Classical Authors and My Humble Opinion of Them

Oct 2016
18
Boston, Ma
#41
I wanted to put Appian on the list too. I love his account of the Civil Wars and especially the lead-up with the Gracchi.

Also, I just started reading Polybius and I had heard he was dry before starting, but while his style is straight forward, I haven't found him dry at all.

As far as these guys lying, it might be the case with some occasions, but they are not always working off of the most reliable sources in the world either. Some of this stuff might be true as far as they know.
 
#42
I'm coming to this party a little late, but a couple of things:

XENOPHON (The Anabasis, Hellenica)
Self serving, Sparta-phillic and at times dubious in terms of both truth and judgment of what to include and leave out, but also excellent as telling history as a compelling story. THE ANABASIS is an amazing read, you just have to take it, and his other works, with a large grain of salt.
Which parts of Anabasis specifically do you find 'dubious'? I thought we had next to no historical evidence of this time and place in history except Xenophon's testimony: which sources contradict him?

CICERO (Books of selected speeches)
Cicero is Cicero...no better window into the Republic and its values exists. I was a bit surprised at how much time he spends in his speeches condemning other people's sex lives. Truly different times.
No so sure about that. Attacking the sex lives of political figures is pretty commonplace in many modern countries, even before the revelations about Trump last week. Perhaps not so much during court cases on charges not related to sexual crimes, I suppose.

Generally speaking, your conclusions about all of the historical works is that they are unreliable but good reads. Fair enough. Have you read any Sallust or historians of the Republic other than Livy? I also found Ammianus to be a great read.
 
Apr 2011
3,075
New Jersey
#43
As far as these guys lying, it might be the case with some occasions, but they are not always working off of the most reliable sources in the world either. Some of this stuff might be true as far as they know.
Some, but also obviously agenda driven.

Also, I just started reading Polybius and I had heard he was dry before starting, but while his style is straight forward, I haven't found him dry at all.
I enjoy him as well.
 
Nov 2011
972
The Bluff
#44
Which parts of Anabasis specifically do you find 'dubious'? I thought we had next to no historical evidence of this time and place in history except Xenophon's testimony: which sources contradict him?

◆ The records:
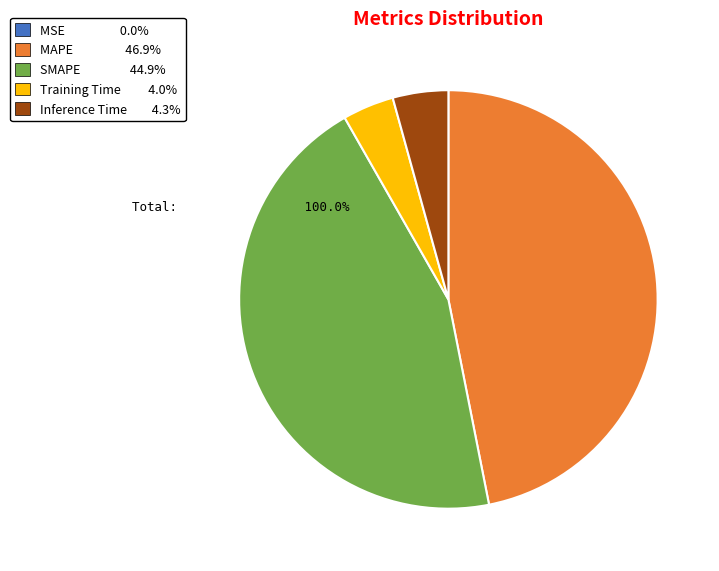

Does any single category account for the majority?

No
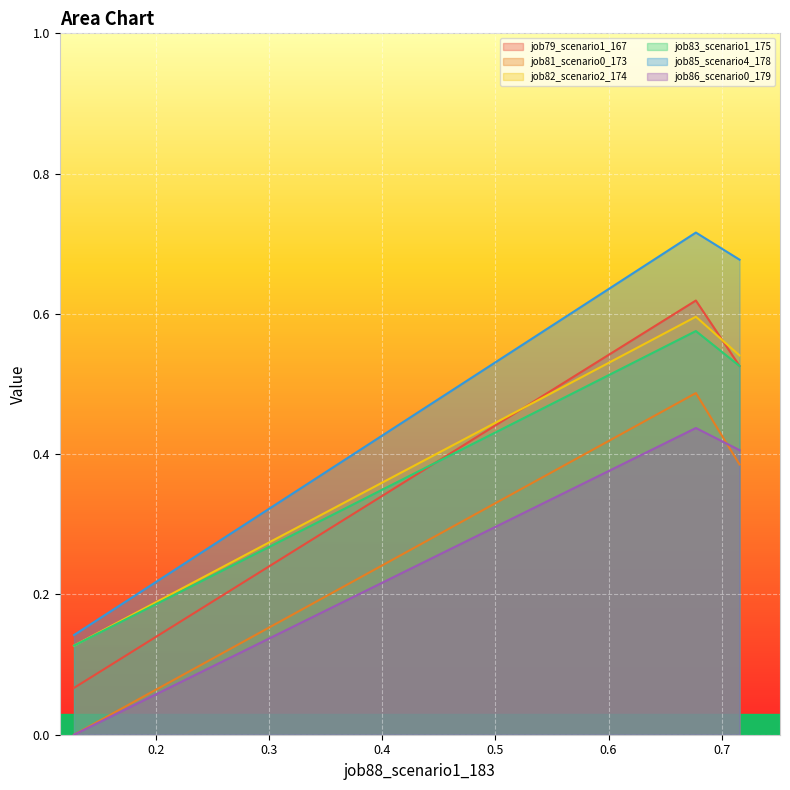

Which series has the widest spread of values?

job85_scenario4_178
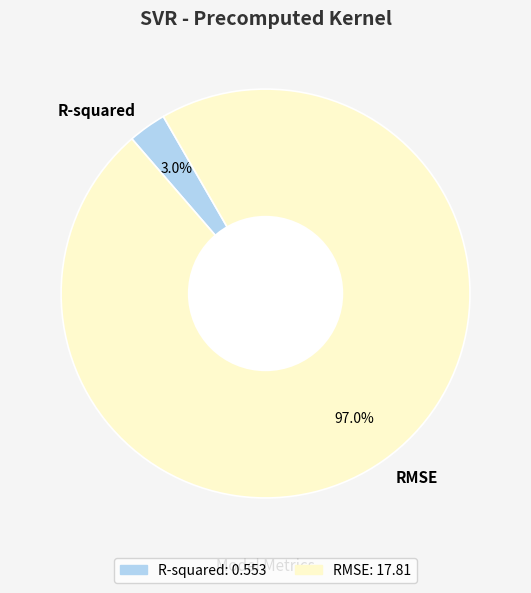

Which has a higher value, RMSE or R-squared?

RMSE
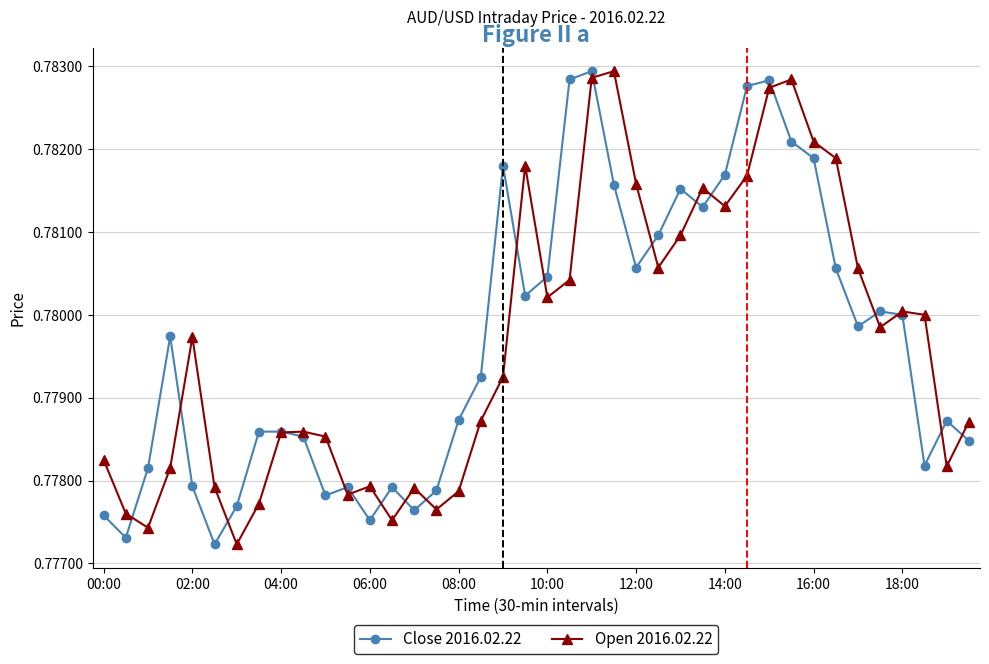

At how many categories does at least one series exceed 0?

40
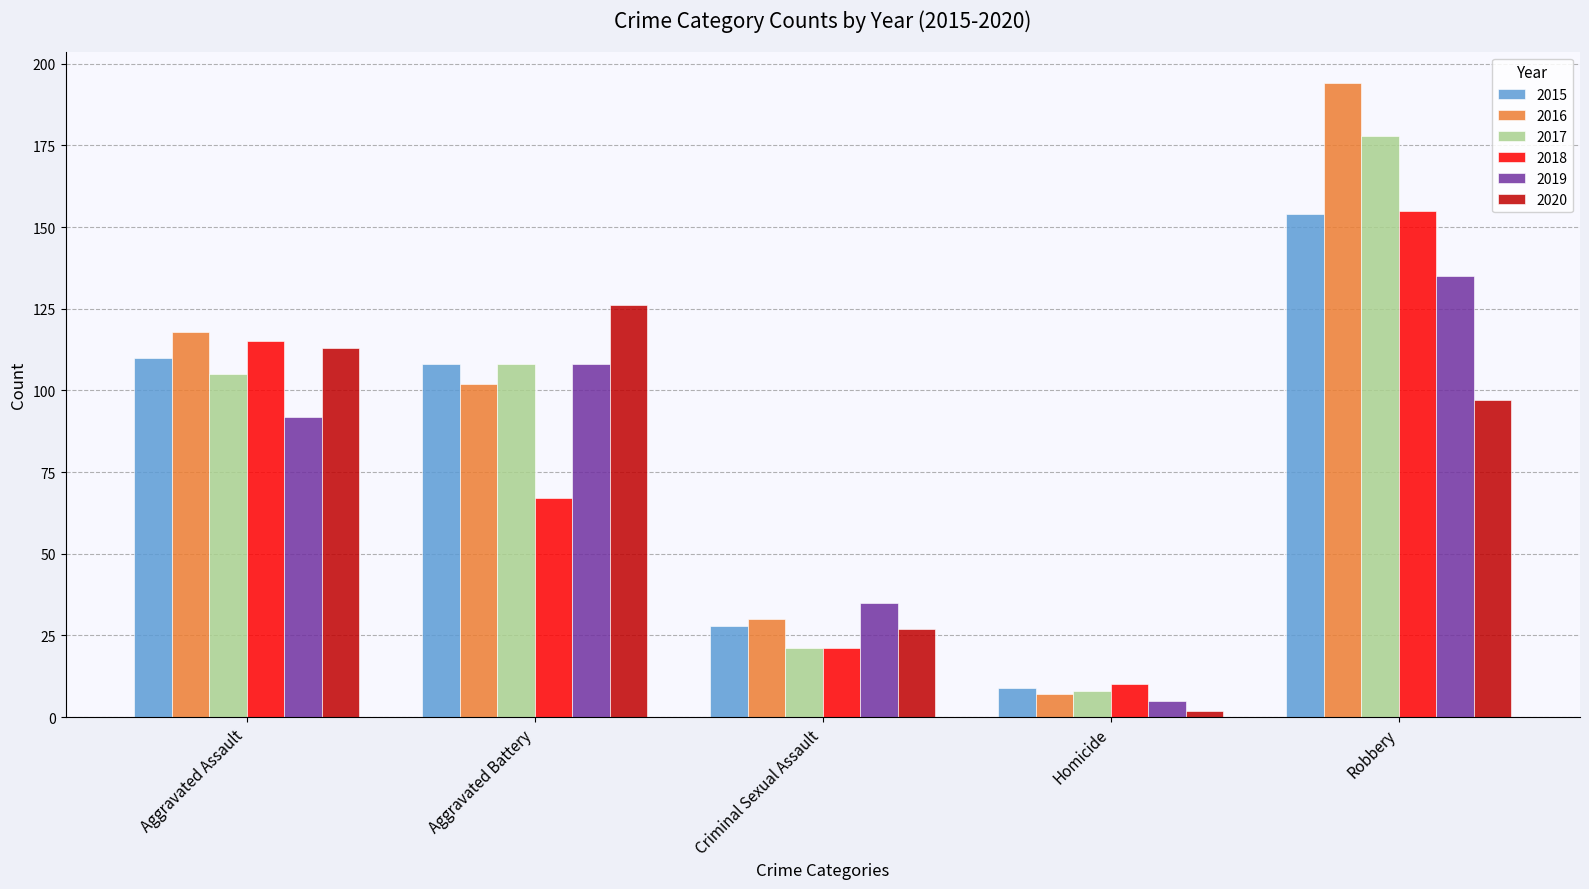

What position from the left is Criminal Sexual Assault?

3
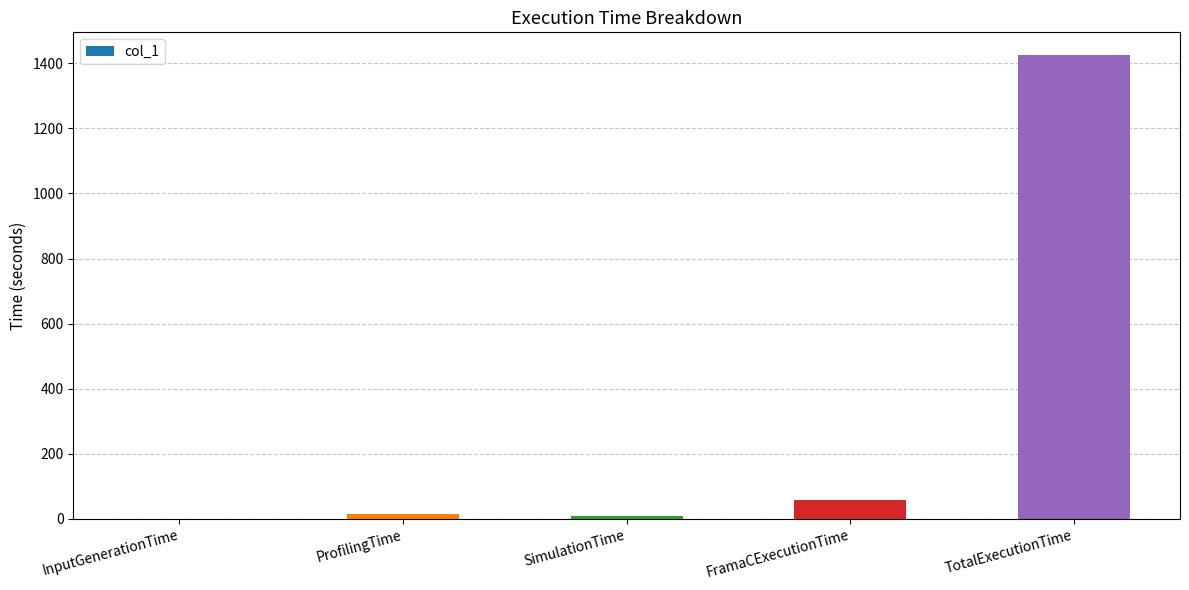

Are the bars horizontal?

No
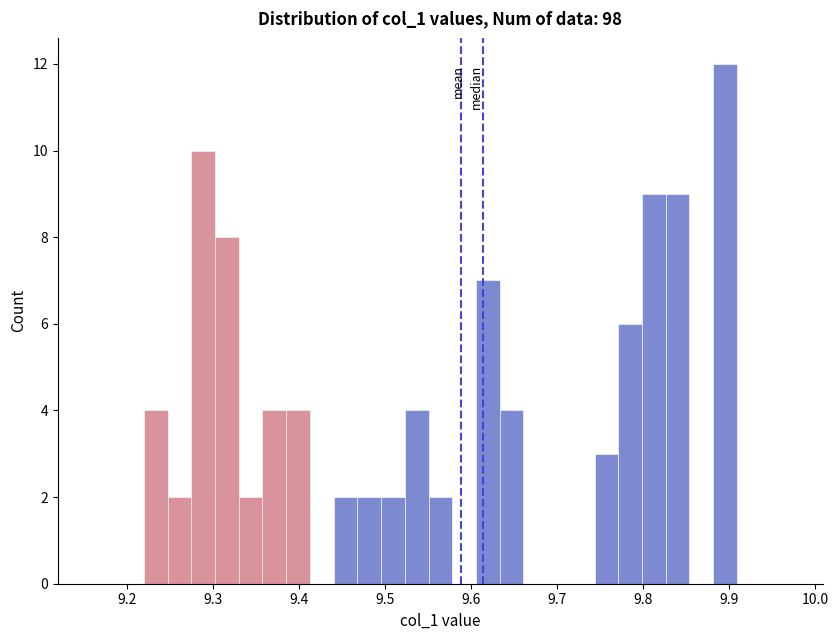

Read against the x-axis, roughly where is the centre of the tallest bar?

9.90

◆ Work instructions:
- 1) Check these statements against the classical-authors discussion and answer yes or no to each. Support each answer with the deciding words from the classical-authors discussion, quoted exactly. (a) One poster finds Polybius's style straightforward but not dry. (b) The Anabasis is described as a dull read. (c) The reply about Cicero holds that attacking politicians' sex lives belongs only to ancient times.
- 2) In the chart listing, change every "series" to "data series" and write out all of its lines again with nothing else altered. Leave the pictures out.

◆ Solutions to the problems:
- 1)
(a) Yes: "while his style is straight forward, I haven't found him dry at all."
(b) No: "THE ANABASIS is an amazing read"
(c) No: "Attacking the sex lives of political figures is pretty commonplace in many modern countries"

- 2)
Does any single category account for the majority?

No

Which data series has the widest spread of values?

job85_scenario4_178

Which has a higher value, RMSE or R-squared?

RMSE

At how many categories does at least one data series exceed 0?

40

What position from the left is Criminal Sexual Assault?

3

Are the bars horizontal?

No

Read against the x-axis, roughly where is the centre of the tallest bar?

9.90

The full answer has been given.